→ Tasks and exercises:
• 1. Rewrite the Doors documentary review from "The movie is" to "roll can be.", swapping "thieves" for "borrowers".
• 2. Carry on the review of the Doors documentary after its final sentence.

→ Document passage:
*** Begin section ***

From Thursday's Globe and Mail

When You’re Strange

  • Written and directed by Tom DiCillo
  • Starring Jim Morrison, Robbie Krieger, Ray Manzarek, John Densmore
  • Narrated by Johnny Depp
  • Classification: NA

Like most reportage on the Doors, When You’re Strange has a crush on the singer. It’s too fawning and fluttery by half. Still, Tom DiCillo’s documentary is the place to start if you hope to understand Mr. Mojo Risin’ – Jim Morrison’s proud anagram and rallying cry.

The movie is only interested in Morrison, which is unfortunate, because the band was at least half the Doors. Certainly the group gives DiCillo’s film its juice. The documentary is a mish-mash of 1960s press conferences, studio sessions, TV and concert footage. But what mish. What mash. Like the best rock bands, the Doors were expert thieves, as they prove here in Break on Through, a blistering blues that ransacks bossa nova, Ray Charles’s What’d I Say and Paul Butterfield’s Shake Your Money-Maker to thrilling effect.

Break on Through, Light My Fire, Roadhouse Blues – the blues-jazz-soul riffs keep on coming, making When You’re Strange a welcome reminder how vital mongrel rock ’n’ roll can be.

The rest of the Doors weren’t strange or sexy. That was Morrison’s job. His father was the Navy admiral who commanded the U.S. fleet during the Gulf of Tonkin incident, a 1964 provocation that caused the Vietnam War to escalate. Son Jim wanted a bigger bang. He hoped to kick start a second American Revolution, leading flower children back to the wilderness and teaching them to “dance on fire.”

*** End section ***

→ Raw data:

*** Begin section ***

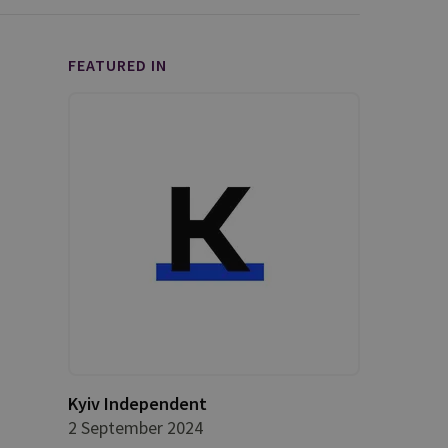
FEATURED IN
Kyiv Independent
2 September 2024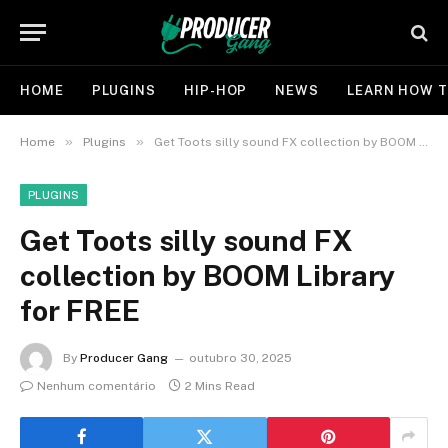
HOME
PLUGINS
HIP-HOP
NEWS
LEARN HOW T
»
»
Home
Plugins
Get Toots silly sound FX collection by BOOM Library for FREE
PLUGINS
Get Toots silly sound FX
collection by BOOM Library
for FREE
By
Producer Gang
outubro 30, 2025
Nenhum comentário
2 Mins Read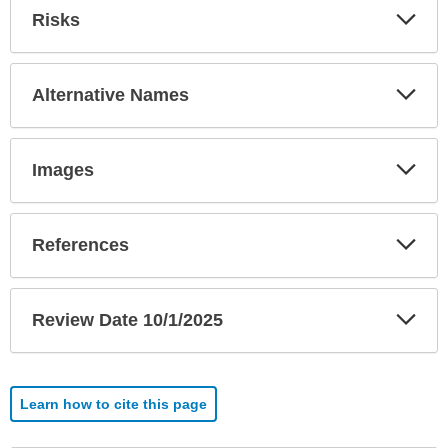
Exp
Risks
Sec
Exp
Alternative Names
Sec
Exp
Images
Sec
Exp
References
Sec
Exp
Review Date 10/1/2025
Sec
Learn how to cite this page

*** End section ***

→ Per-task answers:
• 1.
The movie is only interested in Morrison, which is unfortunate, because the band was at least half the Doors. Certainly the group gives DiCillo’s film its juice. The documentary is a mish-mash of 1960s press conferences, studio sessions, TV and concert footage. But what mish. What mash. Like the best rock bands, the Doors were expert borrowers, as they prove here in Break on Through, a blistering blues that ransacks bossa nova, Ray Charles’s What’d I Say and Paul Butterfield’s Shake Your Money-Maker to thrilling effect.

Break on Through, Light My Fire, Roadhouse Blues – the blues-jazz-soul riffs keep on coming, making When You’re Strange a welcome reminder how vital mongrel rock ’n’ roll can be.

• 2.
To that end, he performed his own version of Oedipus Rex during the song, The End, threatening to kill his father.

None of this would’ve mattered if Morrison looked like Bob (the Bear) Hite, slob singer of another worthy Los Angeles blues band, Canned Heat. But Morrison was beautiful, wrote Beat-inspired poetry and wore tight leather pants.

He became a celebrity – a shooting star – real fast. The Doors rehearsed in organist Ray Manzarek’s family’s garage. Morrison sent everyone home to write one weekend. Guitarist Robbie Krieger returned with his first song, Light My Fire, a hit within months. Soon the Doors were on The Ed Sullivan Show.

But fame wasn’t all Morrison craved. “We want the world and we want it now,” he sang. When that didn’t happen, when it appeared revolution was something neither his band or fans wanted, he turned on everyone. In When You’re Strange’s 20-minute set piece, a riveting reconstruction of the band’s infamous 1969 Miami bust, Morrison tries to expose himself. At one point, we hear him yelling at the crowd, “You’re all a bunch of sheep.”

The Doors in a publicity image from When You're Strange.

The Doors in a publicity image from When You're Strange.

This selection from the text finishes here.